1. Do's - Use A Scope Sight

No matter if you choose a simple crosshair or an expensive rangefinding scope option, picking a scope sight will improve your shooting accuracy. This will give you additional confidence in case you find yourself having to take a 40-50 yd. shot. 

Related: How To Choose A Crossbow Scope

2. Do's - Use A Good Broadhead

Once you have your crossbow in hand, it's important to remember that the tip of the bolt is the main part that marks a successful hunt. Most hunters pick their broadheads based on two main factors: Weight and Type. You'll find that the 100 grain broadhead remains the most popular; however, it's somewhat split when it comes to recommendations between fixed and mechanical. 

There are quite a few brands out there that claim they have the crossbow broadhead on the market so make sure to do your research!

3. Do's - Practice, Practice, Practice

Before stepping out in the field, remember to spend plenty of time practicing with your new crossbow. Taking numerous shots in different settings, whether it be in a blind or treestand, to get yourself more accustomed to the action.

1. Don'ts - Poor Hand Placement

If you're used to shooting a rifle or shotgun, you might find yourself moving your fingers up along the stock close to the barrel. This action is a big "NO! NO!" when it comes to shooting a crossbow. Doing this will almost guarantee some sort of contact between the string and your fingers. 

2. Don'ts - Buy The Most Expensive Option

Crossbow manufacturers like TenPoint make some of the top crossbows on the market today. However, it's important to keep in mind that the most expensive, well-engineered crossbow might not be the best for a beginner. We recommend that you take a look at some of the more affordable brands like Wicked Ridge or Barnett to learn the ins and outs of shooting a crossbow before buying something more expensive. 
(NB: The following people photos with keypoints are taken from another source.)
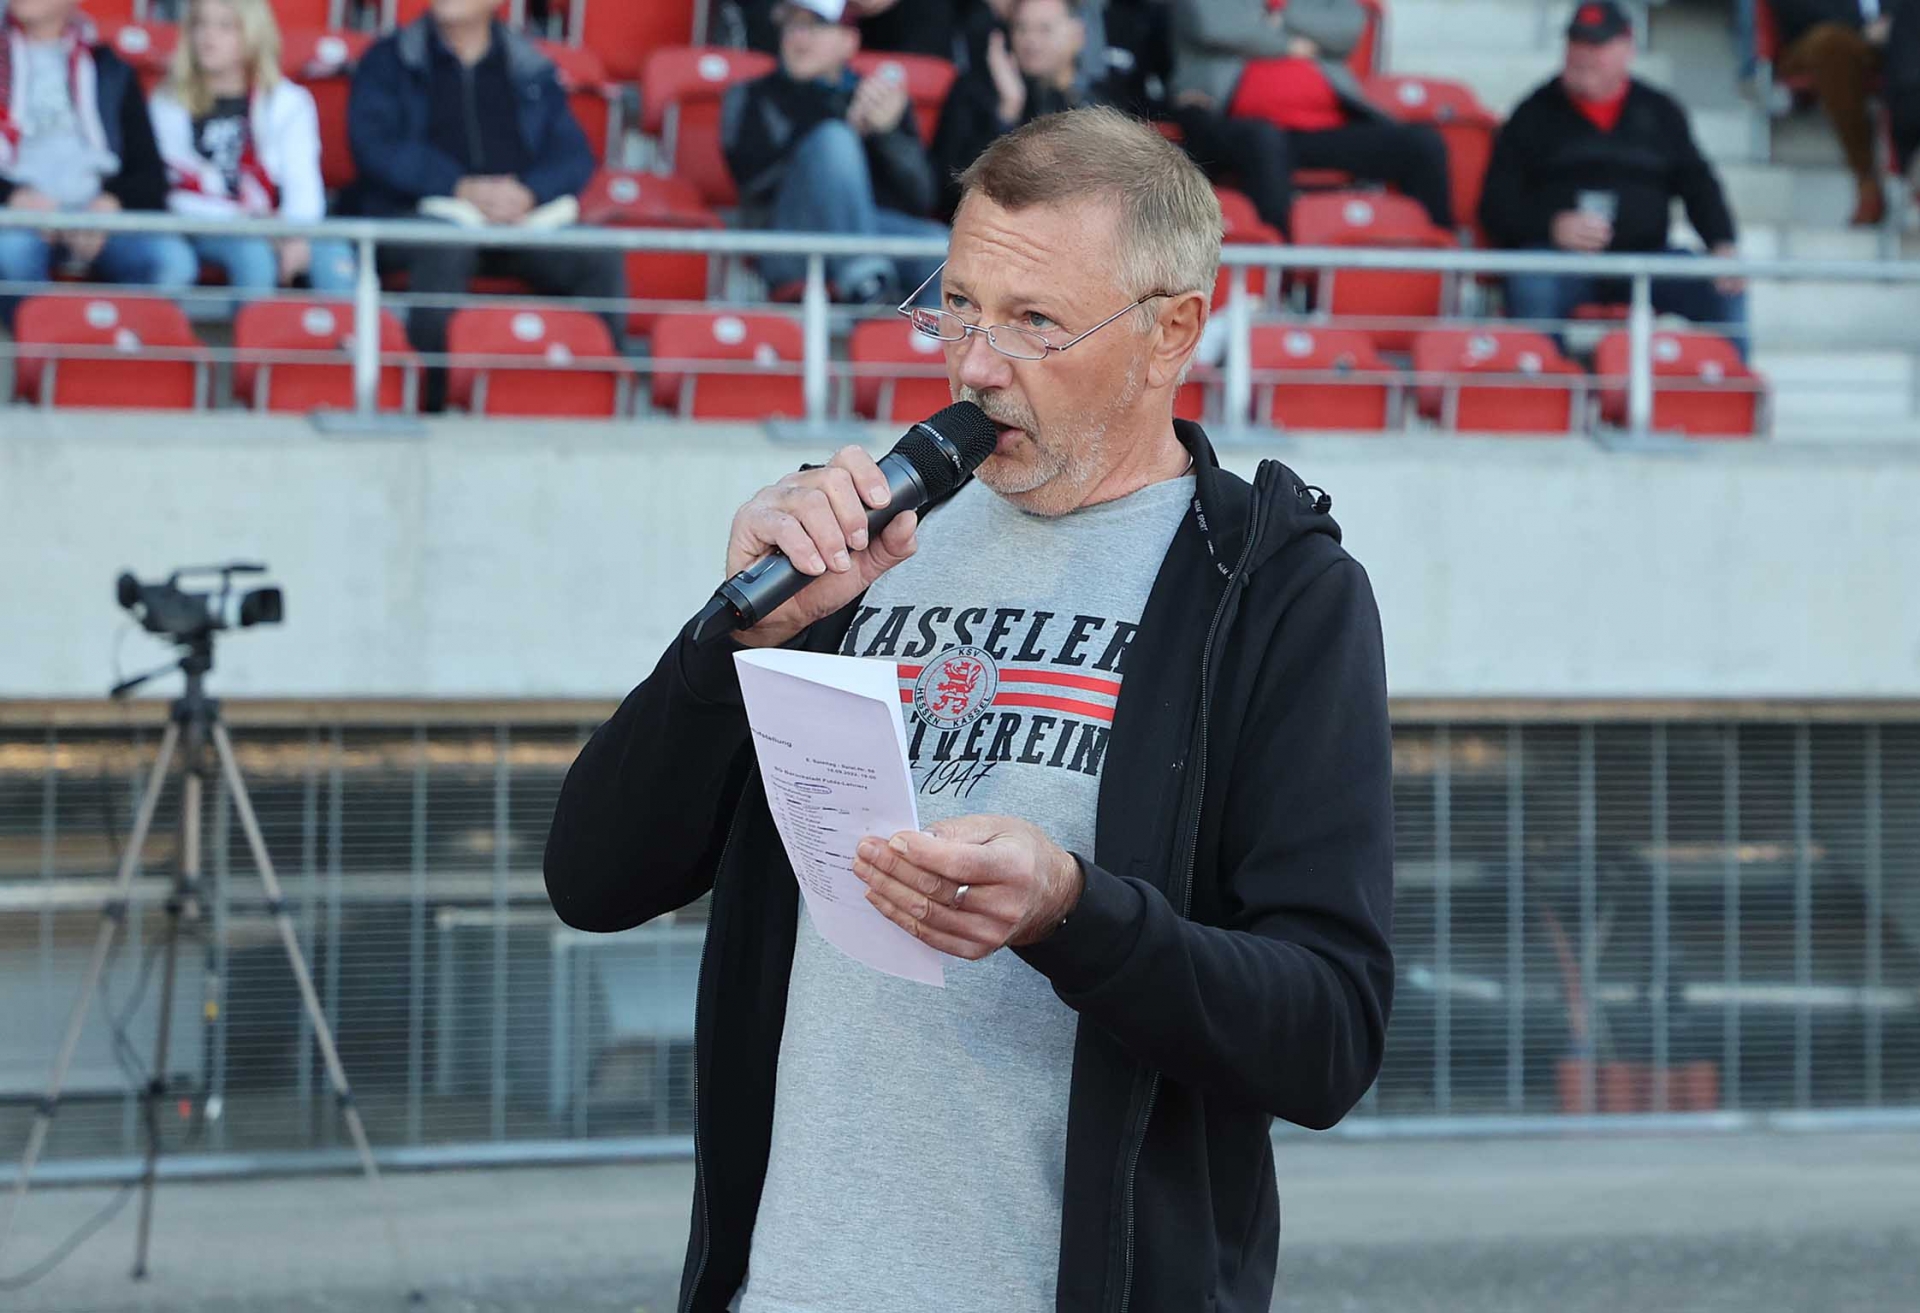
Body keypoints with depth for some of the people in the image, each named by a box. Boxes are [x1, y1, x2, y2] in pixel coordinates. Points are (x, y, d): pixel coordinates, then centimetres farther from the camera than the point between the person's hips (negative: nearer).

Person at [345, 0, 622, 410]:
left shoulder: (534, 70, 19)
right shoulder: (389, 61, 12)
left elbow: (574, 156, 10)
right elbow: (376, 144, -3)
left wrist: (528, 193, -13)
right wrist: (462, 188, -16)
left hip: (523, 219, 3)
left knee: (601, 257, -24)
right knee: (446, 248, -38)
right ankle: (434, 400, -35)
3. Don'ts - Take Long Shots

Whenever you shoot a crossbow, you'll quickly find that accuracy starts to diminish at certain ranges. Of course, everyone is different so these ranges might vary. Before stepping way out there, it's recommended to stay within your comfort range for some time. A stray bolt, whether it be at a range or out in the woods, can only lead to negative outcomes - something no bystander or respectable hunter wants.  

Pro Tip: Don't leave your crossbow cocked for more than 24 hours.
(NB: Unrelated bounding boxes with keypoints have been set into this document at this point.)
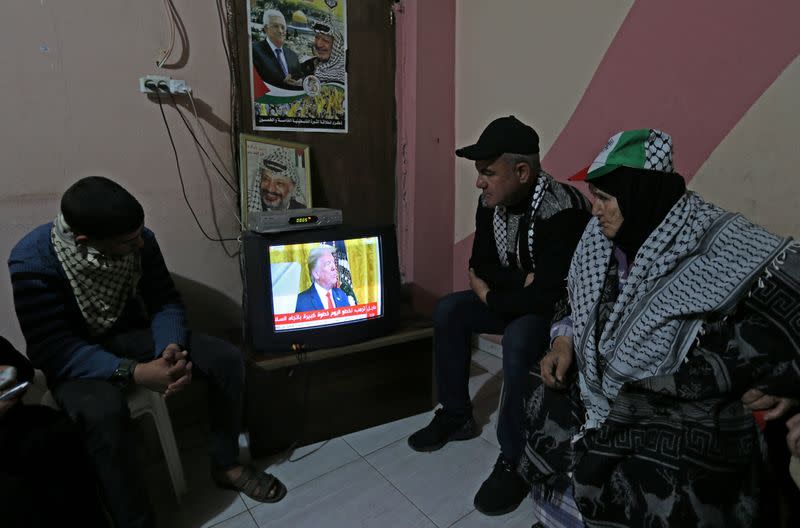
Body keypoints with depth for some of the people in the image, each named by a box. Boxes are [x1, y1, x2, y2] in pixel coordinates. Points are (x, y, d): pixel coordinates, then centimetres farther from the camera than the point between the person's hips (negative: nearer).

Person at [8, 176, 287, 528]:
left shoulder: (140, 240, -15)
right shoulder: (32, 261, -27)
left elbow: (166, 301, -8)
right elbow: (54, 349, -28)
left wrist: (172, 349, -29)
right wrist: (134, 373, -40)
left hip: (131, 335, 4)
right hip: (75, 356, -4)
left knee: (228, 359, -15)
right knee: (104, 411, -39)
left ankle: (226, 465, 4)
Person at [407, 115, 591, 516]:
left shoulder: (561, 210, -31)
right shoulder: (493, 201, -7)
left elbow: (548, 294, -35)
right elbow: (480, 265, -2)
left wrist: (488, 297, -19)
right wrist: (521, 280, -22)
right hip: (517, 298, 8)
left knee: (517, 341, -35)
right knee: (448, 311, -6)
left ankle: (514, 461, -15)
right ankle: (456, 417, 8)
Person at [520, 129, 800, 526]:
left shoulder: (724, 250, -17)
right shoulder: (601, 236, 1)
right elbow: (578, 295, 13)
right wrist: (564, 340, -3)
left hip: (684, 423, -6)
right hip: (597, 389, 6)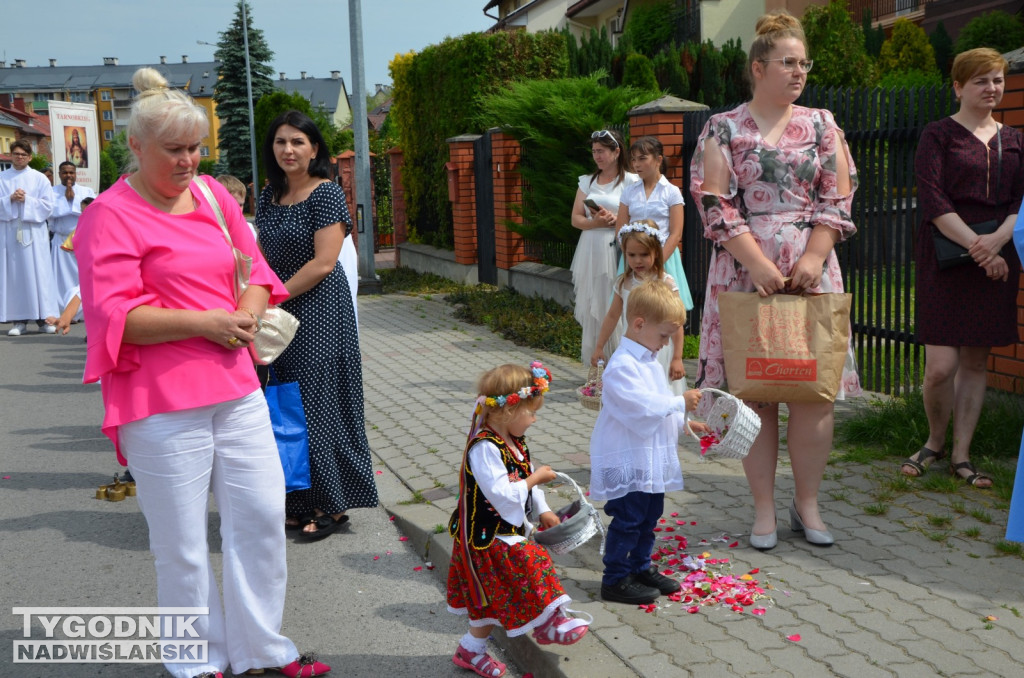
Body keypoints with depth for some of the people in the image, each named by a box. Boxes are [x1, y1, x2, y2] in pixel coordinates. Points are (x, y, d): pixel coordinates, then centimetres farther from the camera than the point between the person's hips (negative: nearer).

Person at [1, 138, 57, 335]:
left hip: (34, 232, -1)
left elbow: (47, 205, 1)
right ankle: (19, 320, 1)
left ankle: (43, 318, 1)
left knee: (38, 273, -2)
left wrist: (26, 200, -10)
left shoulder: (39, 179, 8)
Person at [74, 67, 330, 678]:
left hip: (236, 386, 6)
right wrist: (202, 321, -17)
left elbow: (257, 273, 16)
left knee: (263, 514, 8)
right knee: (182, 543, 5)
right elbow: (114, 316, -13)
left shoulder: (214, 196, 13)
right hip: (163, 404, -6)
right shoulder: (110, 215, -7)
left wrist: (246, 315, -5)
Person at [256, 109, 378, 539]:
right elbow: (264, 257, 16)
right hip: (282, 316, 7)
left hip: (319, 312, -7)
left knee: (318, 402, -3)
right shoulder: (269, 197, 11)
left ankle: (332, 504, 10)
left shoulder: (326, 194, -11)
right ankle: (300, 503, 20)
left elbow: (323, 262, -18)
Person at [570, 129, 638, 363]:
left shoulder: (631, 181, 1)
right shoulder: (587, 181, 15)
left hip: (617, 251, -5)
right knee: (592, 309, 4)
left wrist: (614, 220, -18)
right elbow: (576, 219, 9)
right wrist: (596, 222, -8)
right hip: (590, 252, 5)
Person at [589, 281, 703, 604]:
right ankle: (615, 580, 8)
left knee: (649, 517, 18)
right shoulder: (622, 366, -19)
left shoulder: (650, 362, 13)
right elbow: (642, 406, -27)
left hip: (652, 461, 10)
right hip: (627, 462, -10)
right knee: (627, 520, -3)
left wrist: (685, 424, 12)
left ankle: (642, 567, 32)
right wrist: (680, 402, -20)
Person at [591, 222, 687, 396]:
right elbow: (612, 316, 16)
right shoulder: (624, 283, 5)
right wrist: (599, 347, 17)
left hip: (658, 353, -4)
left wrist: (677, 358, -11)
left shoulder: (666, 283, -9)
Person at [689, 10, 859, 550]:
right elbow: (715, 203, -5)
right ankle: (764, 509, 12)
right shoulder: (723, 129, 3)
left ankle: (807, 504, 15)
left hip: (812, 270, 2)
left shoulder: (821, 125, 11)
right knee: (754, 392, 0)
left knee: (815, 389, 0)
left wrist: (814, 257, -9)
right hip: (744, 271, -2)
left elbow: (839, 197, 5)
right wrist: (758, 262, -14)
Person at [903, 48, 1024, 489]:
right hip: (946, 260, -4)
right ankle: (935, 441, 17)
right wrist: (976, 247, -17)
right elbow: (933, 200, -9)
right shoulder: (938, 135, 1)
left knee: (976, 361, 7)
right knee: (940, 365, -9)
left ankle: (961, 455, 17)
How To Safely Unload A Crossbow

Many hunters will safely unload a crossbow by using 3 different methods: Using A Crossbow Target, Using A Unloading Bolt, or Using a Crossbow Defuser.

A couple things to point out here. One, the most popular way to unload a crossbow is too shoot an arrow into the ground or into a small crossbow target purchased for this particular purpose. Second, check with your crossbow manufacturer before choosing an unloading bolt as it might not be recommended. 

It is important to note that TenPoint has recently released a new de-cocking style of crossbows within their 2022 lineup. This allows the hunter to safely de-cock their crossbow by backspinning the cocking device handle.